Received-SPF: pass (google.com: best guess record for domain of linux-kernel-owner@vger.kernel.org designates 209.132.180.67 as permitted sender) client-ip=209.132.180.67;
Date:   Mon, 9 Mar 2020 13:47:10 -0700
From:   "Paul E. McKenney" <paulmck@kernel.org>
To:     Thomas Gleixner <tglx@linutronix.de>
Cc:     LKML <linux-kernel@vger.kernel.org>,
        Peter Zijlstra <peterz@infradead.org>,
        Steven Rostedt <rostedt@goodmis.org>,
        Masami Hiramatsu <mhiramat@kernel.org>,
        Alexei Starovoitov <ast@kernel.org>,
        Mathieu Desnoyers <mathieu.desnoyers@efficios.com>,
        Joel Fernandes <joel@joelfernandes.org>,
        Frederic Weisbecker <frederic@kernel.org>
Subject: Re: Instrumentation and RCU
Message-ID: <20200309204710.GU2935@paulmck-ThinkPad-P72>
Reply-To: paulmck@kernel.org
References: <87mu8p797b.fsf@nanos.tec.linutronix.de>
MIME-Version: 1.0
Content-Type: text/plain; charset=us-ascii
Content-Disposition: inline
In-Reply-To: <87mu8p797b.fsf@nanos.tec.linutronix.de>
User-Agent: Mutt/1.9.4 (2018-02-28)
Sender: linux-kernel-owner@vger.kernel.org
Precedence: bulk

On Mon, Mar 09, 2020 at 06:02:32PM +0100, Thomas Gleixner wrote:
> Folks,
> 
> I'm starting a new conversation because there are about 20 different
> threads which look at that problem in various ways and the information
> is so scattered that creating a coherent picture is pretty much
> impossible.
> 
> There are several problems to solve:
> 
>    1) Fragile low level entry code
> 
>    2) Breakpoint utilization
> 
>    3) RCU idle
> 
>    4) Callchain protection
> 
> #1 Fragile low level entry code
> 
>    While I understand the desire of instrumentation to observe
>    everything we really have to ask the question whether it is worth the
>    trouble especially with entry trainwrecks like x86, PTI and other
>    horrors in that area.
> 
>    I don't think so and we really should just bite the bullet and forbid
>    any instrumentation in that code unless it is explicitly designed
>    for that case, makes sense and has a real value from an observation
>    perspective.
> 
>    This is very much related to #3..
> 
> #2) Breakpoint utilization
> 
>     As recent findings have shown, breakpoint utilization needs to be
>     extremly careful about not creating infinite breakpoint recursions.
> 
>     I think that's pretty much obvious, but falls into the overall
>     question of how to protect callchains.
> 
> #3) RCU idle
> 
>     Being able to trace code inside RCU idle sections is very similar to
>     the question raised in #1.
> 
>     Assume all of the instrumentation would be doing conditional RCU
>     schemes, i.e.:
> 
>     if (rcuidle)
>     	....
>     else
>         rcu_read_lock_sched()
> 
>     before invoking the actual instrumentation functions and of course
>     undoing that right after it, that really begs the question whether
>     it's worth it.
> 
>     Especially constructs like:
> 
>     trace_hardirqs_off()
>        idx = srcu_read_lock()
>        rcu_irq_enter_irqson();
>        ...
>        rcu_irq_exit_irqson();
>        srcu_read_unlock(idx);
> 
>     if (user_mode)
>        user_exit_irqsoff();
>     else
>        rcu_irq_enter();
> 
>     are really more than questionable.

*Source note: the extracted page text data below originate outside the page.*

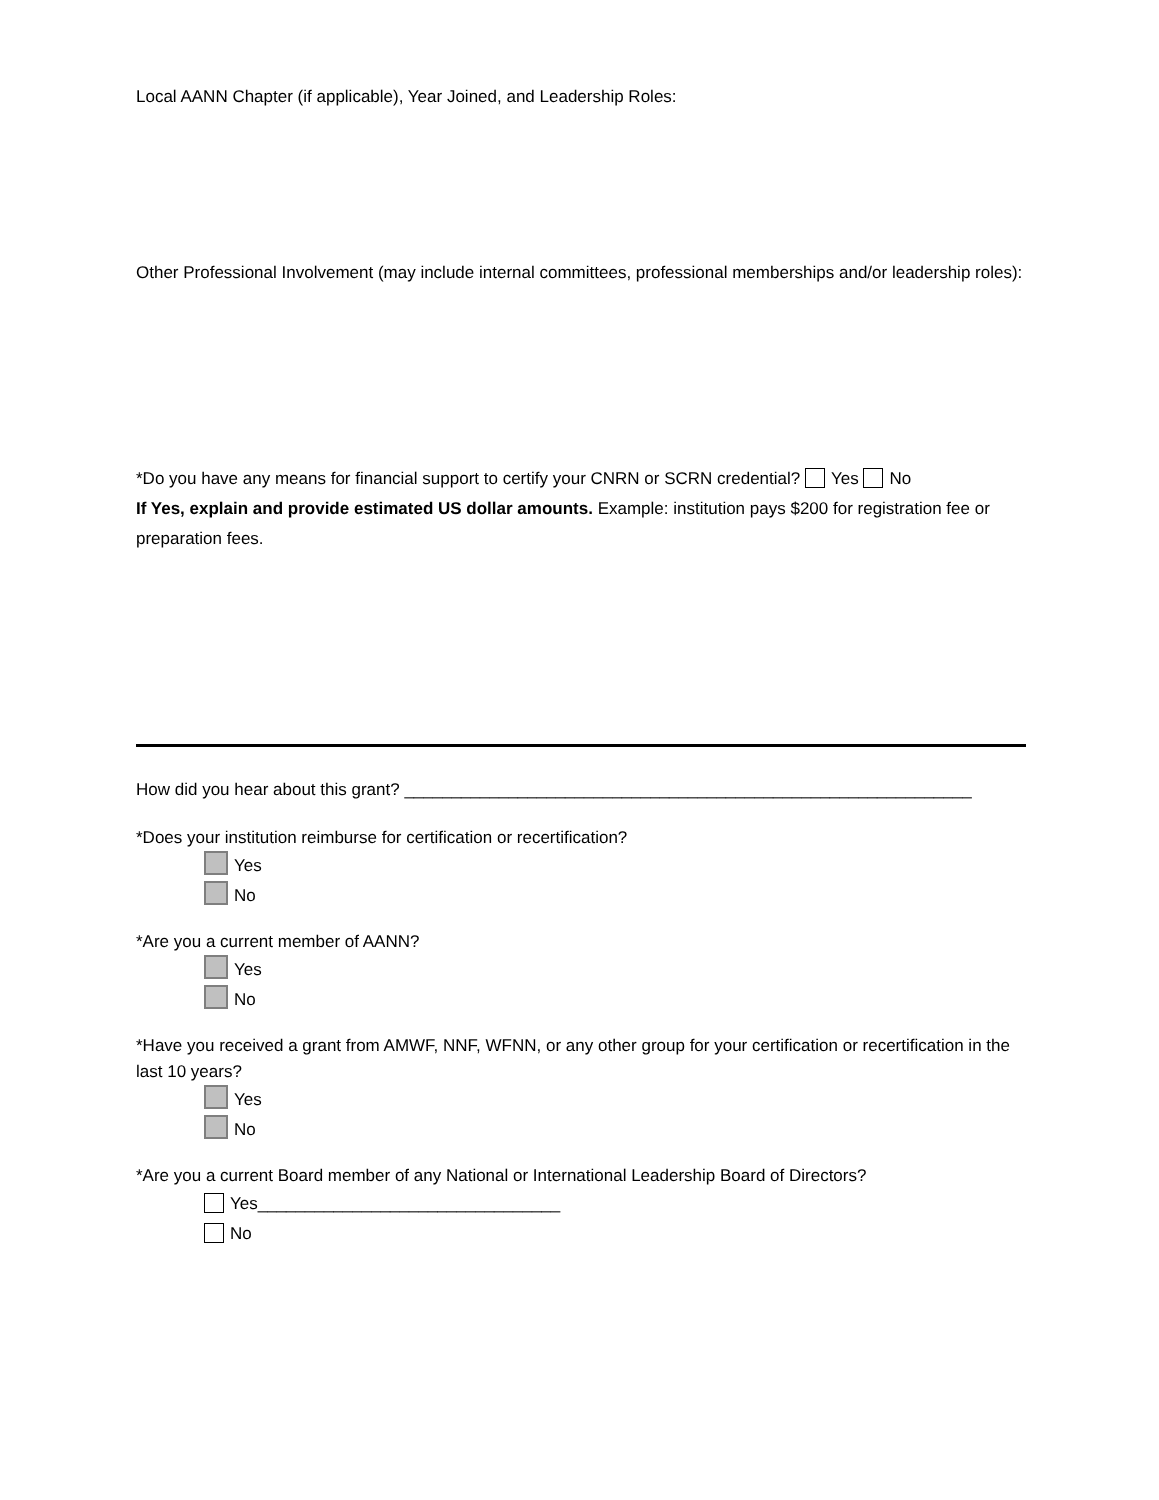Local AANN Chapter (if applicable), Year Joined, and Leadership Roles:
Other Professional Involvement (may include internal committees, professional memberships and/or leadership roles):
*Do you have any means for financial support to certify your CNRN or SCRN credential? Yes No
If Yes, explain and provide estimated US dollar amounts. Example: institution pays $200 for registration fee or preparation fees.
How did you hear about this grant? ____________________________________________________________
*Does your institution reimburse for certification or recertification?
Yes
No
*Are you a current member of AANN?
Yes
No
*Have you received a grant from AMWF, NNF, WFNN, or any other group for your certification or recertification in the last 10 years?
Yes
No
*Are you a current Board member of any National or International Leadership Board of Directors?
Yes________________________________
No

For 99.9999% of instrumentation
>     users it's absolutely irrelevant whether this traces the interrupt
>     disabled time of user_exit_irqsoff() or rcu_irq_enter() or not.
> 
>     But what's relevant is the tracer overhead which is e.g. inflicted
>     with todays trace_hardirqs_off/on() implementation because that
>     unconditionally uses the rcuidle variant with the scru/rcu_irq dance
>     around every tracepoint.
> 
>     Even if the tracepoint sits in the ASM code it just covers about ~20
>     low level ASM instructions more. The tracer invocation, which is
>     even done twice when coming from user space on x86 (the second call
>     is optimized in the tracer C-code), costs definitely way more
>     cycles. When you take the scru/rcu_irq dance into account it's a
>     complete disaster performance wise.

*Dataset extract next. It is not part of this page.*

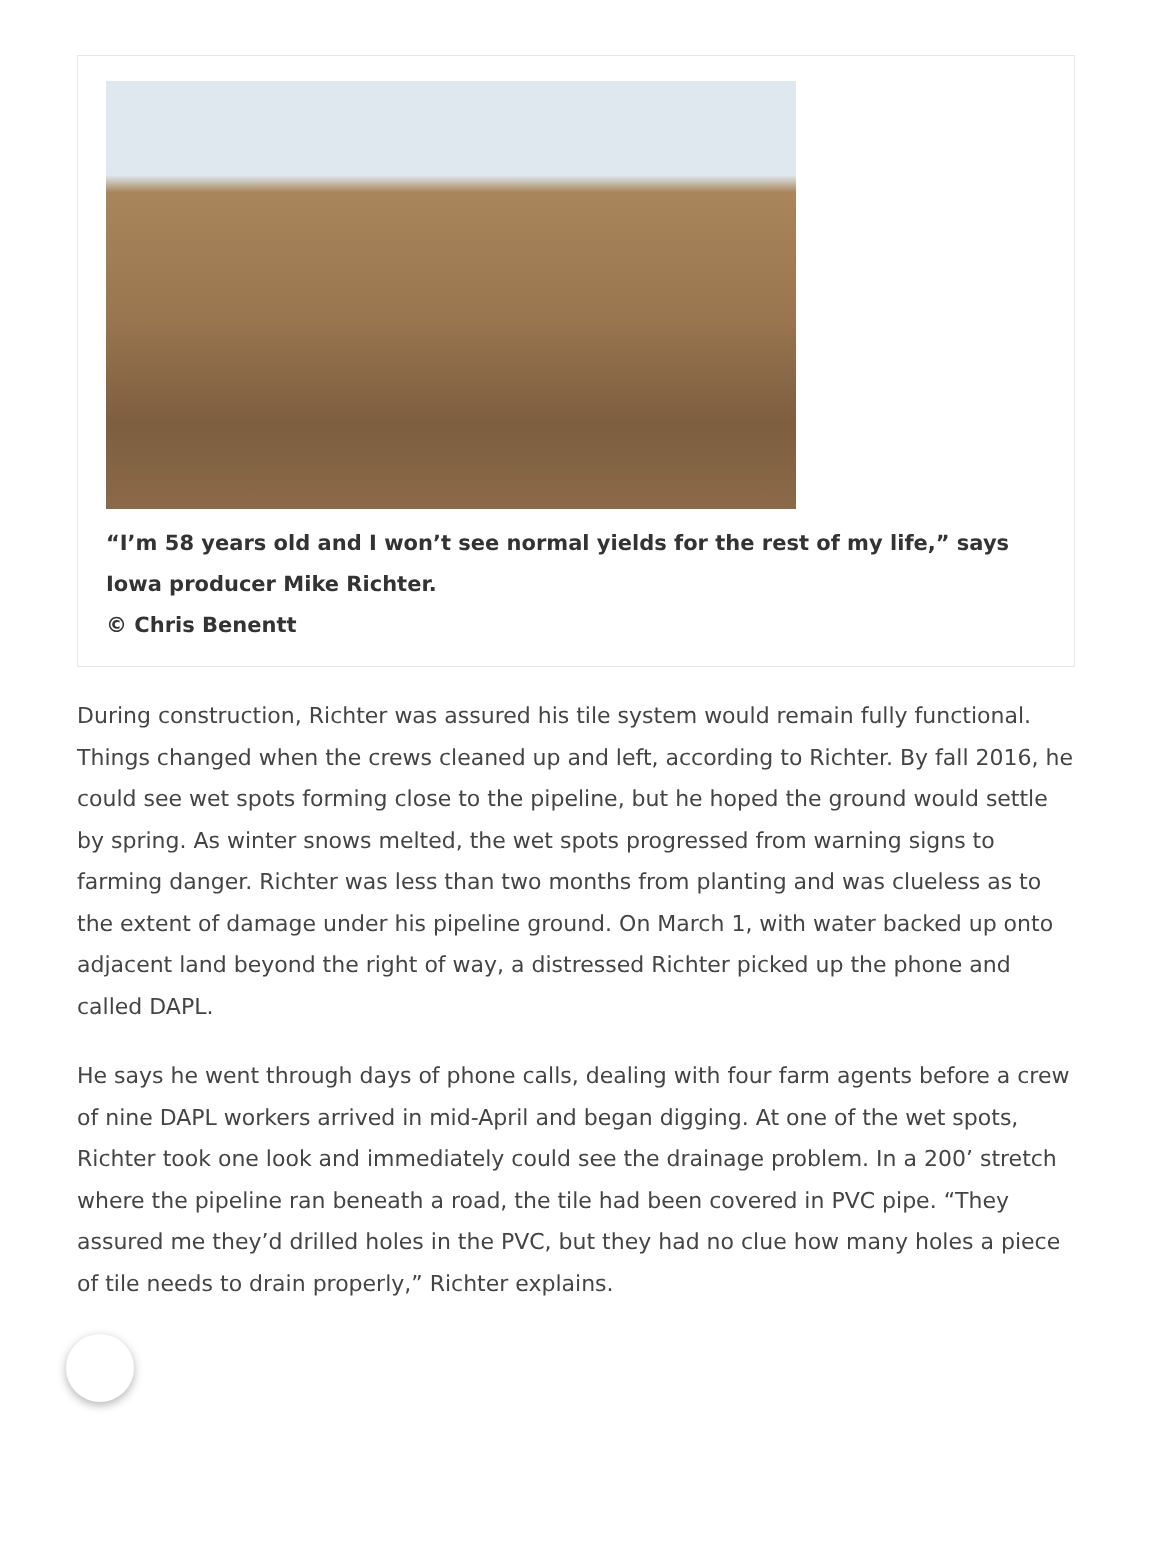“I’m 58 years old and I won’t see normal yields for the rest of my life,” says Iowa producer Mike Richter.
© Chris Benentt
During construction, Richter was assured his tile system would remain fully functional. Things changed when the crews cleaned up and left, according to Richter. By fall 2016, he could see wet spots forming close to the pipeline, but he hoped the ground would settle by spring. As winter snows melted, the wet spots progressed from warning signs to farming danger. Richter was less than two months from planting and was clueless as to the extent of damage under his pipeline ground. On March 1, with water backed up onto adjacent land beyond the right of way, a distressed Richter picked up the phone and called DAPL.
He says he went through days of phone calls, dealing with four farm agents before a crew of nine DAPL workers arrived in mid-April and began digging. At one of the wet spots, Richter took one look and immediately could see the drainage problem. In a 200’ stretch where the pipeline ran beneath a road, the tile had been covered in PVC pipe. “They assured me they’d drilled holes in the PVC, but they had no clue how many holes a piece of tile needs to drain properly,” Richter explains.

Suppose that we had a variant of RCU that had about the same read-side
overhead as Preempt-RCU, but which could be used from idle as well as
from CPUs in the process of coming online or going offline?  I have not
thought through the irq/NMI/exception entry/exit cases, but I don't see
why that would be problem.

This would have explicit critical-section entry/exit code, so it would
not be any help for trampolines.

Would such a variant of RCU help?

Yeah, I know.  Just what the kernel doesn't need, yet another variant
of RCU...

							Thanx, Paul

> #4 Protecting call chains
> 
>    Our current approach of annotating functions with notrace/noprobe is
>    pretty much broken.
> 
>    Functions which are marked NOPROBE or notrace call out into functions
>    which are not marked and while this might be ok, there are enough
>    places where it is not. But we have no way to verify that.
> 
>    That's just a recipe for disaster. We really cannot request from
>    sysadmins who want to use instrumentation to stare at the code first
>    whether they can place/enable an instrumentation point somewhere.
>    That'd be just a bad joke.
> 
>    I really think we need to have proper text sections which are off
>    limit for any form of instrumentation and have tooling to analyze the
>    calls into other sections. These calls need to be annotated as safe
>    and intentional.
> 
> Thoughts?
> 
> Thanks,
> 
>         tglx
> 
> 
> 
> 
> 
> 
>    
>